3.  The_Asphalt_Jungle_posterTHE ASPHALT JUNGLE (John Huston)  The heist film that spawned the caper subgenre. Classic noir: tough criminal characters, mean streets, desperate motivations, greed and corruption. 

Four criminals and a corrupt lawyer conspire to rob a fortune in jewels, but are undone by mutual treachery and unforeseen hitches in their plan. Great performances by Sterling Hayden and Sam Jaffe. Interestingly, the film features the debut of Marilyn Monroe as the elderly lawyer’s young mistress. At the time, she wasn’t big enough to be on the movie poster!

 

 2.  thTOUCH OF EVIL (Orson Welles) Tough choice between my top two favs: they’re really a tie.

 I first saw Touch of Evil on late night TV. Deemed weird and disturbing at the time, I secretly loved it and still do. Seeing it now, I believe that the film was too truthful for the time because of its candid portrayal of police corruption and violence. Today it’s listed as one of the best films of the 20th century.

In the story, two people are killed when a car bomb goes off at a border crossing between the USA and Mexico. The veteran American cop, Hank Quinlan (Orson Welles), wants a quick solution and plants evidence to frame the most likely suspect, a Mexican citizen. Vargas, the Mexican detective (Charleton Heston), stands up to Quinlan with blowback that nearly kills him and his American wife, Susie (Janet Leigh).

Classic noir: mean streets, corruption, nasty characters, drugs, illicit sex, but much, much more. The film foreshadows tech noir: the final confrontation between Quinlan and Vargas takes place in a decayed industrial setting. It’s brutally frank about the bullying nature of American-Mexican relations, the corruption of male cronyism and women’s vulnerability in a patriarchal society.  Some neat touches: Mercedes McCambridge plays a frankly lesbian hoodlum. For readers who don’t know her, McCambridge was the voice of the demon in The Exorcist.

Orson Welles is amazing as bloated, uber-corrupt, sixtyish Hank Quinlan; impossible to believe that he was only 43 at the time.  Incredible, surreal scenes between him and Marlene Dietrich as his former mistress and the owner of a Mexican bordello. The single 3-minute tracking shot at the start of the film, that follows the convertible with the ticking time bomb, made cinematic history.

 

1. SunsetBoulevardfilmposterSUNSET BOULEVARD (Billy Wilder) Not just my favorite film noir, but one of my all-time favs period. In the story, a broke screen writer, Joe Gillis (William Holden) is trying escape the repo men. He hides out on the grounds of a mysterious Hollywood mansion inhabited by a forgotten star of the silent movies, Norma Desmond (Gloria Swanson).  Determined to make a comeback, Norma hires Gillis to rewrite her awful screenplay. Gillis figures it’s easy money, so he agrees, but gradually he becomes Norma’s boy-toy. When he decides to escape, well, guess what happens.

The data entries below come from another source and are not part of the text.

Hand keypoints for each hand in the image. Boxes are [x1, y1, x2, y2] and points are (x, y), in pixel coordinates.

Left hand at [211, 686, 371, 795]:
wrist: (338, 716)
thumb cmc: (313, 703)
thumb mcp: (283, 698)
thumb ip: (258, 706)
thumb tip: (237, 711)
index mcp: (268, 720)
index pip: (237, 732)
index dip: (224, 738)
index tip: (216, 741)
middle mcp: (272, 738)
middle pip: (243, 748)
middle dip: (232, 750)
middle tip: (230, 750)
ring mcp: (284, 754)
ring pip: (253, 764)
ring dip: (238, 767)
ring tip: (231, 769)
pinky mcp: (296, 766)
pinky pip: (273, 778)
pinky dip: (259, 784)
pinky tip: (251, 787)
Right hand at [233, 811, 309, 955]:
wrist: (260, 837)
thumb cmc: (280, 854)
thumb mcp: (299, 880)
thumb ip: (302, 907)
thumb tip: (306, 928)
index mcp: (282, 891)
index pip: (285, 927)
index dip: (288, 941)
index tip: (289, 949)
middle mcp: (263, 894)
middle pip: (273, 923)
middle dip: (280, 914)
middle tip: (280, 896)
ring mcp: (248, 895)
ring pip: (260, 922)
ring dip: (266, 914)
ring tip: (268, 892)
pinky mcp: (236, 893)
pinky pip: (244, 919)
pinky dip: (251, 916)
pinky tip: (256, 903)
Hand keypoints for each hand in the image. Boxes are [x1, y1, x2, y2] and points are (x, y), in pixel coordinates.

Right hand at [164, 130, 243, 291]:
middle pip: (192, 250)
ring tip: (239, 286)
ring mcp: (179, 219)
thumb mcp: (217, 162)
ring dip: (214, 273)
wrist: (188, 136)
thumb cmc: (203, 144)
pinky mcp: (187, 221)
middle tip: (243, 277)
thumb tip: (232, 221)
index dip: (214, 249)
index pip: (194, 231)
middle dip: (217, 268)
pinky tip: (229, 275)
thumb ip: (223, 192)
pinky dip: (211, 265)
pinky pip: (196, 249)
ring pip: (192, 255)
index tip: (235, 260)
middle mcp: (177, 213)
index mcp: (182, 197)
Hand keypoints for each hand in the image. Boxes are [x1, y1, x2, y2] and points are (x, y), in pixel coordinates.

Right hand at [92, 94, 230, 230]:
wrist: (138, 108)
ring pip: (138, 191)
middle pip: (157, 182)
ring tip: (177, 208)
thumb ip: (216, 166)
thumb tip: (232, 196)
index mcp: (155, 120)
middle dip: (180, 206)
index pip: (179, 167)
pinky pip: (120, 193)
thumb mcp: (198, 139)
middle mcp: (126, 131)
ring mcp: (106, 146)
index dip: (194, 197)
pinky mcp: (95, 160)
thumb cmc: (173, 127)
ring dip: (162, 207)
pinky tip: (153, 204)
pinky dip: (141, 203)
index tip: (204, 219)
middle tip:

Like all great films, Sunset Boulevard is much more than its gripping story. It’s about the tragedy of vanity and delusion – and the price paid by enablers.  It’s also about the cost of refusing to accept change and abandoning your self-worth for easy money.

Gloria Swanson gives a legendary performance as Norma Desmond as does Erich von Stronheim portraying Max, her ex-husband who works as her butler. (Sick or what?) Wonderful gothic sets. Who can forget the image of the dead chimpanzee’s funeral or the rats in the dry swimming pool?

Billy Wilder broke several Hollywood conventions: many celebrities played themselves ( Buster Keaton, Cecil B. DeMille) and the narrator is a dead man. Truly one of the most haunting and satisfying endings in the movies when Norma walks into the camera for her close-up.